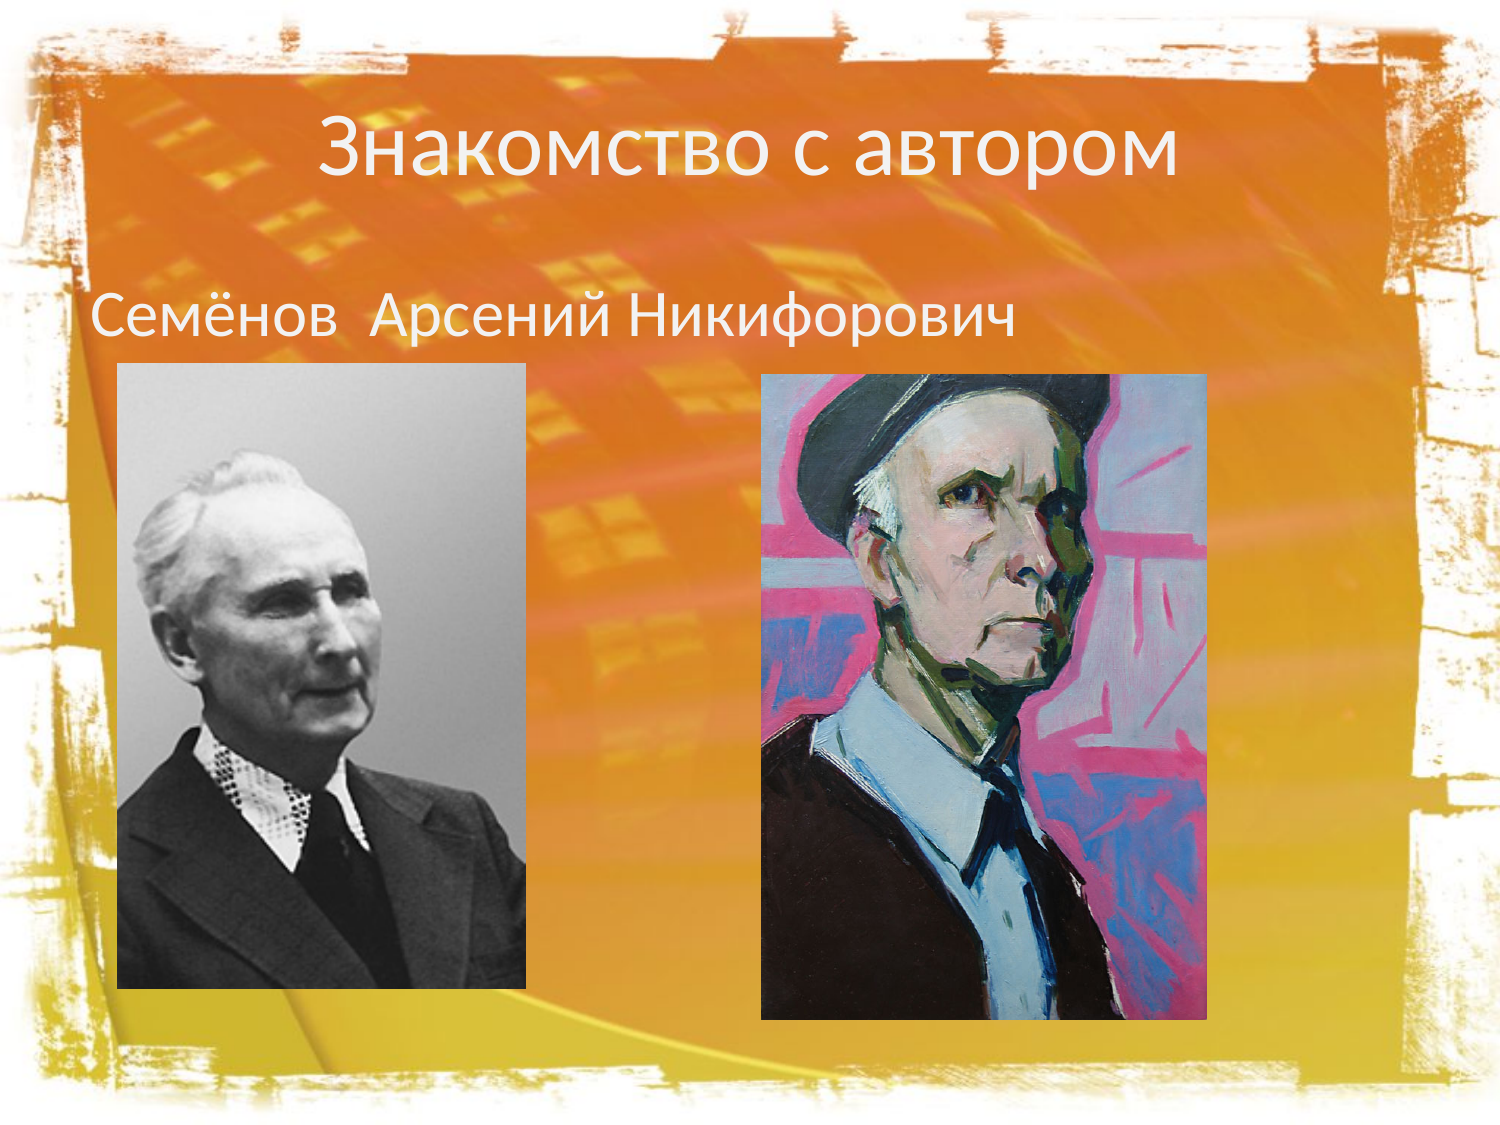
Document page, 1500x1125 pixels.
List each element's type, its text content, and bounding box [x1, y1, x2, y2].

picture [0, 0, 1500, 1125]
title Знакомство с автором [74, 44, 1426, 233]
list Семёнов Арсений Никифорович [74, 262, 1426, 1006]
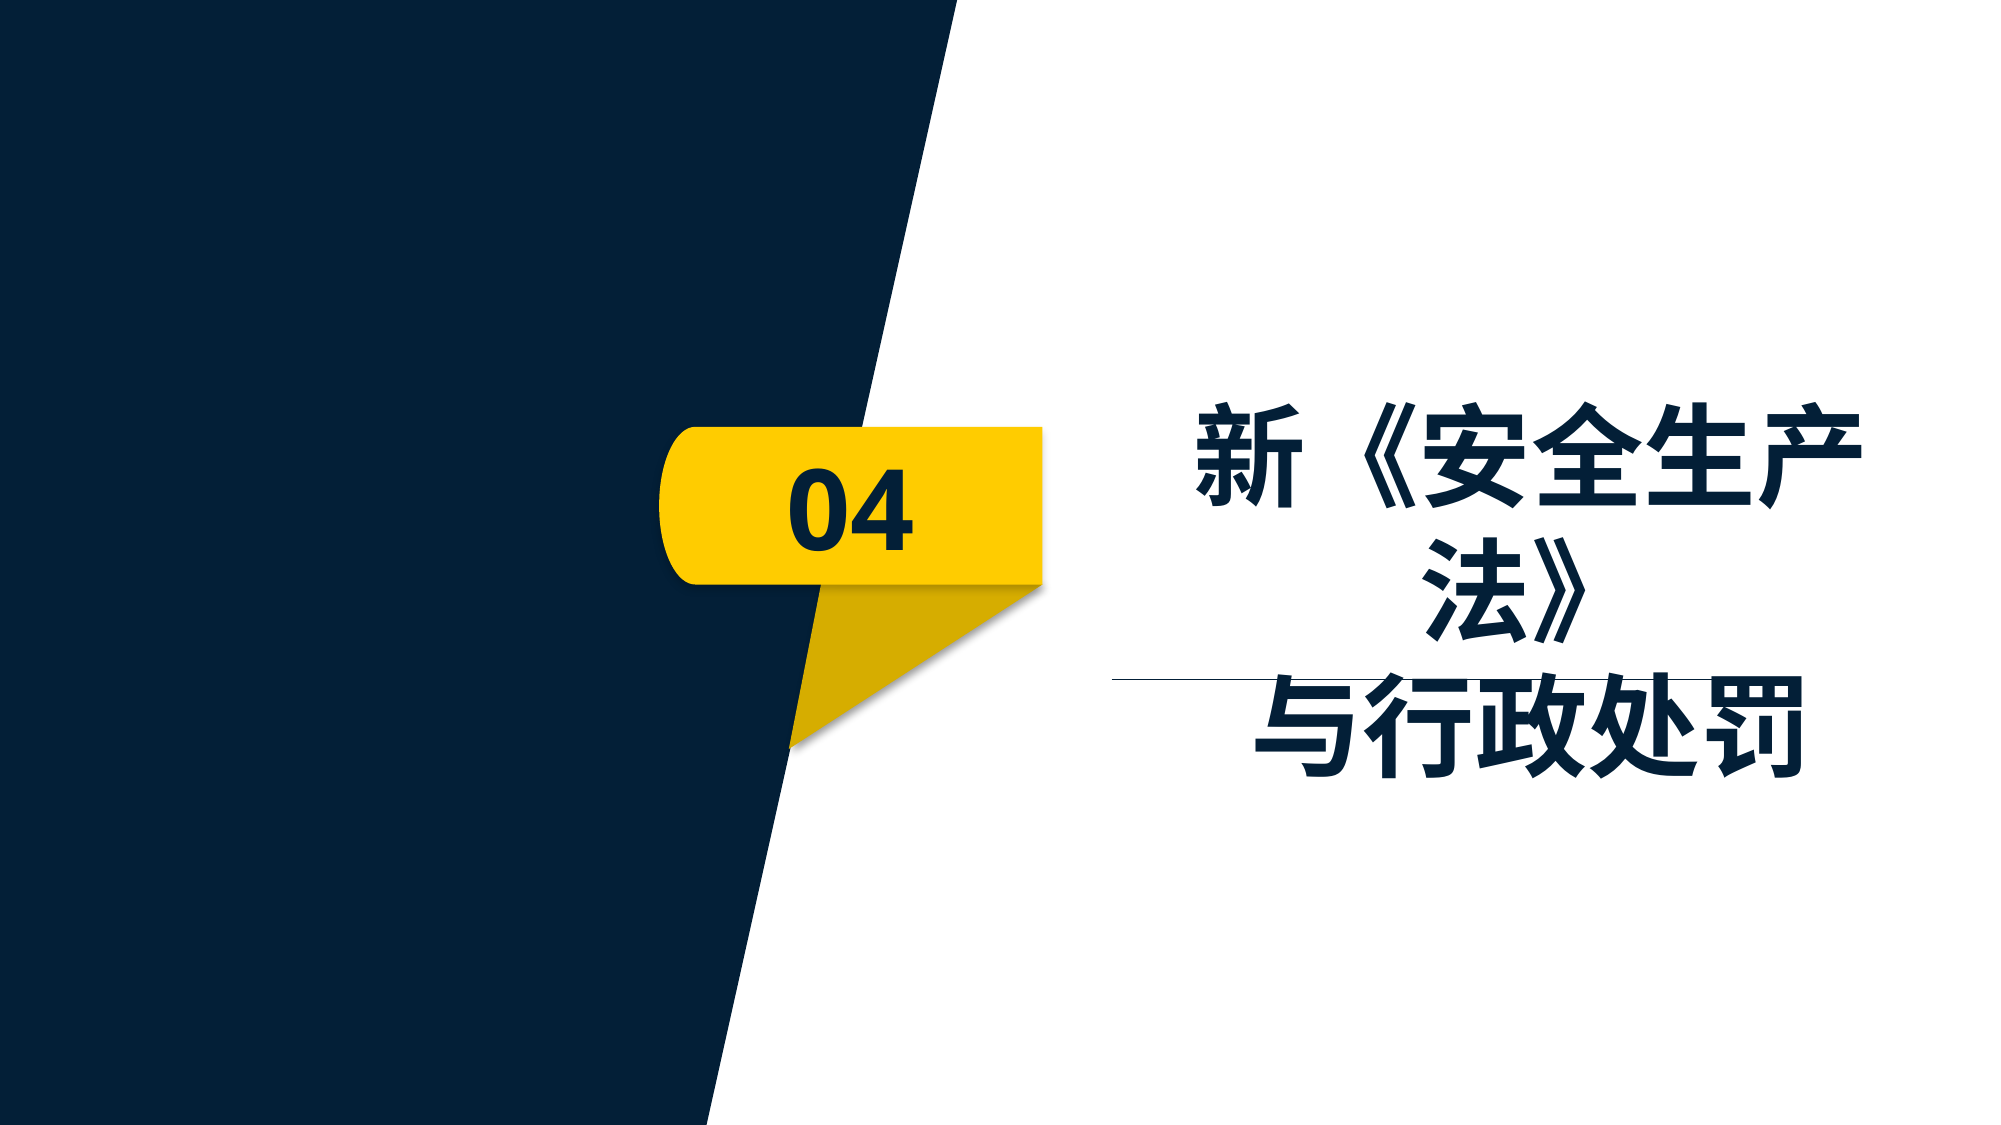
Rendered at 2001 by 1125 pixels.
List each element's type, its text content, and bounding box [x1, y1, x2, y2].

text_box 新《安全生产法》 与行政处罚 [1099, 379, 1964, 799]
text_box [659, 426, 1043, 680]
text_box [0, 0, 959, 1125]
────────────────────────────────────────
> _Aim of the task_
Your task is to gather all lines from the entries above that hold the word "pixels".

> _Expected answer_
Document page, 1500x1125 pixels.
Rendered at 2001 by 1125 pixels.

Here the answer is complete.